# How much do I use?



## jessieh (Jan 4, 2015)

I am very new to soap making, and am going to be making my 2nd ever batch.  I would like to mix grapefruit essential oil, sweet orange essential oil, and lavender fragrance oil.  I am making a 4 pound batch of cold process soap.  I have been trying to research how much of the oils (in oz. or teaspoons) I would need to add.  Can anyone help?
Jessie


----------



## cmzaha (Jan 4, 2015)

These particular oils I would use at 1 oz per lb of oils. This is about 6.25% of your oil weight. You would use this as a total you would use, so you would have to figure out the percentage you want of each fo and eo. Can't give you the exact amount in oz since I do not know your actual oil weight. It takes less than 64 oz (4lbs) of oil for a 4 lb batch of soap.


----------



## jessieh (Jan 4, 2015)

Hi, thanks for your reply.
The recipe I am using is a basic 3 oil - 4 pound recipe
2.4 lb of olive oil
1 lb. coconut oil
12 oz. palm oil

9.6 oz lye
1 lb. 8 oz water


----------



## cmzaha (Jan 5, 2015)

First of all you need to become friends with a lye calculator for soaping such as soapcalc.net. I think there is a sticky on this forum giving a good explanation of how to use it. You also should measure all ingredients in either grams or oz. Most like grams I usually measure oz. In soapcalcs you cannot mix the method of measuring, stick to grams or oz. 
As for your recipe I would lower the coconut oil to 20%, yours is 24% and either up the olive or palm or split the difference between the 2 remaining oils.
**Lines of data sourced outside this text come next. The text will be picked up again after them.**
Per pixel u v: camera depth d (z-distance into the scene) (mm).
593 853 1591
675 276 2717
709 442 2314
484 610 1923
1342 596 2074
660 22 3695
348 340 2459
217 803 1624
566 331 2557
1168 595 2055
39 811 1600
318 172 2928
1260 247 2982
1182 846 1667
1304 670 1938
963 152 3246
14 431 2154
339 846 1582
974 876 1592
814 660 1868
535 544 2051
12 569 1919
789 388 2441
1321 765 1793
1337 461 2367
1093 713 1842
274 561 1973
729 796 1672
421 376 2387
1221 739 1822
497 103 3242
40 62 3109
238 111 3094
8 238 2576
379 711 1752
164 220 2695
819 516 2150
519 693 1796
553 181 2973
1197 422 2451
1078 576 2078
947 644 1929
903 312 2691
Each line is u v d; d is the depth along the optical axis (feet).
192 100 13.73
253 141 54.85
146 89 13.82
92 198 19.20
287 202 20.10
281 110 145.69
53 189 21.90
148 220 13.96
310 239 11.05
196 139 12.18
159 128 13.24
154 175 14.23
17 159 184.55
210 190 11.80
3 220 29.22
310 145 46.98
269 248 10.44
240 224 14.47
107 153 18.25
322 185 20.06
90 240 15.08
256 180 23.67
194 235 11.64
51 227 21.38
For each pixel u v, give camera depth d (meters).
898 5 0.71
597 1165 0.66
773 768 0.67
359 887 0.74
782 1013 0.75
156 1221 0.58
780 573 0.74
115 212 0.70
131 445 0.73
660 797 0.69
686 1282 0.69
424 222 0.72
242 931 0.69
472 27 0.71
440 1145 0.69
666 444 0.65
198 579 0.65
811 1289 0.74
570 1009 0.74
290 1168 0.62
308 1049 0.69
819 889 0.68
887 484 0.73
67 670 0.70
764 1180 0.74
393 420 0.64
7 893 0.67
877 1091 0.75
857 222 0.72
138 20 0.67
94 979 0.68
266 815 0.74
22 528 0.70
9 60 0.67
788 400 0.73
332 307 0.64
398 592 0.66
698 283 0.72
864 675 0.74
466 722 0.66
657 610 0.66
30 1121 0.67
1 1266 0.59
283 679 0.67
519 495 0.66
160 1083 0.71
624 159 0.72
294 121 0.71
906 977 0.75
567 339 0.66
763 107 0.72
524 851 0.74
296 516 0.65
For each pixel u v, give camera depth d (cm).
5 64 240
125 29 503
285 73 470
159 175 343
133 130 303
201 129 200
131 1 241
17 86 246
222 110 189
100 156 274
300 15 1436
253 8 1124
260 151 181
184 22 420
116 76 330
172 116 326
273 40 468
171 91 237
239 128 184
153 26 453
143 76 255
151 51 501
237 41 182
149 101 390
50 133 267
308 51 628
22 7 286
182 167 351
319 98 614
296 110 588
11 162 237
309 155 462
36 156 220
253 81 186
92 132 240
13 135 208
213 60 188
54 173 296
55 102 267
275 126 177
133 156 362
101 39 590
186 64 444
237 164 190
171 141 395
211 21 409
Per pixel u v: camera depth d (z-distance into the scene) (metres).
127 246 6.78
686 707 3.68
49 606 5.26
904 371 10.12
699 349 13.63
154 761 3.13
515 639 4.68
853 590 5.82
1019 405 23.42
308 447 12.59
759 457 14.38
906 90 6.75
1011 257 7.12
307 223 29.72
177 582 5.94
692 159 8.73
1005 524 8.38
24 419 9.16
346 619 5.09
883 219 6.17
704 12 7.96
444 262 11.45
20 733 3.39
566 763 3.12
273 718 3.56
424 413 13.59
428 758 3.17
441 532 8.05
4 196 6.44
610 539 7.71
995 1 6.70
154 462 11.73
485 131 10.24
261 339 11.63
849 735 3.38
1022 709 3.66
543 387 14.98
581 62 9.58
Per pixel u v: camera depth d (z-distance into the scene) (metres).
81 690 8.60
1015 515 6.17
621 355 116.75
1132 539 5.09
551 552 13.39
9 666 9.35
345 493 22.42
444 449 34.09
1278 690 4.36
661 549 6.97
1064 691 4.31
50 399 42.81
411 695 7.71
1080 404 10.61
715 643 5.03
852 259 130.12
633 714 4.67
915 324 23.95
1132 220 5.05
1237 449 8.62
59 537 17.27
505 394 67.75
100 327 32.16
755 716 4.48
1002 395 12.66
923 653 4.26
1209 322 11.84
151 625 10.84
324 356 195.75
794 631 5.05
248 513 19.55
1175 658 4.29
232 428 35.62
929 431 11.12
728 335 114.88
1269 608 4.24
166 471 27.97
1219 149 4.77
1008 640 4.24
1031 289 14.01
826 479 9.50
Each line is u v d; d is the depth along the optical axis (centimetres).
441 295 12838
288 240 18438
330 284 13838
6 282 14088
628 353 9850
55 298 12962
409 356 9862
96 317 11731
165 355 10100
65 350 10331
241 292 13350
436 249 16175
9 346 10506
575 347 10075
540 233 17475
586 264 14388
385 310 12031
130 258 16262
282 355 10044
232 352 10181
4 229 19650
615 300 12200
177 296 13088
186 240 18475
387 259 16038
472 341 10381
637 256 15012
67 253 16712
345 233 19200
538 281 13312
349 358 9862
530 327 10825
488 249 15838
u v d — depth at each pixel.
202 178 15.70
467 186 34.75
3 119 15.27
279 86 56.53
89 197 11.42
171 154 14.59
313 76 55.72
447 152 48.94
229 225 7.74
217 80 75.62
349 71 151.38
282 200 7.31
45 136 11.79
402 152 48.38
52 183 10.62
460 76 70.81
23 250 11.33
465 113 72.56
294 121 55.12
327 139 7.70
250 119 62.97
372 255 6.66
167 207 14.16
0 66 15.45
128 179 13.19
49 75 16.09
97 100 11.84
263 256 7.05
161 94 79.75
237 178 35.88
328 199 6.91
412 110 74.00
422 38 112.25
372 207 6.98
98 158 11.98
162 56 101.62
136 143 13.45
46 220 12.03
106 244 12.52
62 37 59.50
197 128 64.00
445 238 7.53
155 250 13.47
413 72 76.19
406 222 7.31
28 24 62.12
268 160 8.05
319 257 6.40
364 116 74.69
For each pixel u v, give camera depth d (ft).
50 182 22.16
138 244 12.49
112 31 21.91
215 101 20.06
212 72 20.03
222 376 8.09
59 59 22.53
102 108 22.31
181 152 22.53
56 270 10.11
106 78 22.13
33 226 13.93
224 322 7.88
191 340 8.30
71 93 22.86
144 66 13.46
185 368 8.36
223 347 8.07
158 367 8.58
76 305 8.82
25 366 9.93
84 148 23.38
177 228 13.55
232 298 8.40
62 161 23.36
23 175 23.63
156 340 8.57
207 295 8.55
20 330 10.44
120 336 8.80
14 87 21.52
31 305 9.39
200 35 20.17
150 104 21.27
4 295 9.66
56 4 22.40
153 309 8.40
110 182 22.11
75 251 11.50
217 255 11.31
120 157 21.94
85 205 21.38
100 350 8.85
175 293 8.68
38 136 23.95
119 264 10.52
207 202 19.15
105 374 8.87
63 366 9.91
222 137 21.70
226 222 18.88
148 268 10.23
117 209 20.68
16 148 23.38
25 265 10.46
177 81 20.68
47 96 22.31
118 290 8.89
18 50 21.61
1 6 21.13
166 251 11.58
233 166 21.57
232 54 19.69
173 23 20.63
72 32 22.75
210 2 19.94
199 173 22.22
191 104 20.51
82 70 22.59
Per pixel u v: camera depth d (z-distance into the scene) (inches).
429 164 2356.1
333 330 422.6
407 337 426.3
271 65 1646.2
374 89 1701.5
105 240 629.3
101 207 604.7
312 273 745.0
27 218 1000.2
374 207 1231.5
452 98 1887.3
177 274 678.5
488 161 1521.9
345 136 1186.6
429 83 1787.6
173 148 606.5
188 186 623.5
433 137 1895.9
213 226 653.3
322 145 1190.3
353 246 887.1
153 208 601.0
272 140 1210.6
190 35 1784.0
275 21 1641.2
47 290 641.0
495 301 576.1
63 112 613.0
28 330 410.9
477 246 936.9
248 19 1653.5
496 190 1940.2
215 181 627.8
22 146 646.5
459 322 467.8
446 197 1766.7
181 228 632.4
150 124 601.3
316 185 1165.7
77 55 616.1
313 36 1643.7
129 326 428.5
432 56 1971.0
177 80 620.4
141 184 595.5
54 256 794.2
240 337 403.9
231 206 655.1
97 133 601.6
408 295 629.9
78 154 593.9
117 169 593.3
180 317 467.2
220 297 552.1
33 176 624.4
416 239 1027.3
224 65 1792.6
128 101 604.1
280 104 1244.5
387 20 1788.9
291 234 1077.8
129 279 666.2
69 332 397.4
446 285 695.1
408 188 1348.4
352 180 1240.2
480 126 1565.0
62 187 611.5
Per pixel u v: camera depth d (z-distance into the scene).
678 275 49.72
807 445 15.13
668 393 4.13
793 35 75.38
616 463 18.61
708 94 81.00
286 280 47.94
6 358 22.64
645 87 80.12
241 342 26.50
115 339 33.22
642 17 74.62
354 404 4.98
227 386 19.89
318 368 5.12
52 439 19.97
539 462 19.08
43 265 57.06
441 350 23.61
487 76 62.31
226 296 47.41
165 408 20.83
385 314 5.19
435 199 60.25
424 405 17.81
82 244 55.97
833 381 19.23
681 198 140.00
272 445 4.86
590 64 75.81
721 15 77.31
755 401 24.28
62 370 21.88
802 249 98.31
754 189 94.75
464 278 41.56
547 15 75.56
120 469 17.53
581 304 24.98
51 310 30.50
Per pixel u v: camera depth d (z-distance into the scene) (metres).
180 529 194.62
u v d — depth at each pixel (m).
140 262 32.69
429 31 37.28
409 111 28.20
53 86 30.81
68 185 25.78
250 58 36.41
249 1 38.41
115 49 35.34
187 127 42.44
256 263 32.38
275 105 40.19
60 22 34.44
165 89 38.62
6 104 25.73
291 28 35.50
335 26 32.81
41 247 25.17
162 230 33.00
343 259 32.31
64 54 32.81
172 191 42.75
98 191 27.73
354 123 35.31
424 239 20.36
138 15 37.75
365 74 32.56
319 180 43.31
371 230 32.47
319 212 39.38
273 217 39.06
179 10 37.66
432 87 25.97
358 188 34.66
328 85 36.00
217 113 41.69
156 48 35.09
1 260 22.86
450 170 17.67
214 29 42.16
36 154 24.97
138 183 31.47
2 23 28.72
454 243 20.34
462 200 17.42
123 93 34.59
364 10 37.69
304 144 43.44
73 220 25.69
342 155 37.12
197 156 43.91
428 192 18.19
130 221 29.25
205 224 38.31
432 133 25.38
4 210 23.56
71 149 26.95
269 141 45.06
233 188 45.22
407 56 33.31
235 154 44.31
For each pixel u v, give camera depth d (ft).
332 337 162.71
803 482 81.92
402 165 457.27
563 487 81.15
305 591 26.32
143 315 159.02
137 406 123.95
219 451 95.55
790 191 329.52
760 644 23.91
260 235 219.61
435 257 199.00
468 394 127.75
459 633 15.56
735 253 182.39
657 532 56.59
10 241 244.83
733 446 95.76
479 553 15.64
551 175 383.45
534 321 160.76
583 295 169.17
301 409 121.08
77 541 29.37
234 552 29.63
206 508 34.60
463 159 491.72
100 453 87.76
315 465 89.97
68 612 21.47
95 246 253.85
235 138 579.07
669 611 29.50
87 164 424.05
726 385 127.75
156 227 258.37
Coconut oil lends very cleansing and bubbly values to your soap. Most soapers do not go over 20% I go well under 20% for most soaps.
This recipe will also give you more batter than will fit in a 4lb mold. Lye and water contribute to the volume of the soap batter. There is also a sticky explaining how to measure a mold. If you use soapcalc you will see a total for your batter weight on the print /review page. 
Remember, do not just use a written recipe without running it through a calculator, since not all recipes are written correctly


----------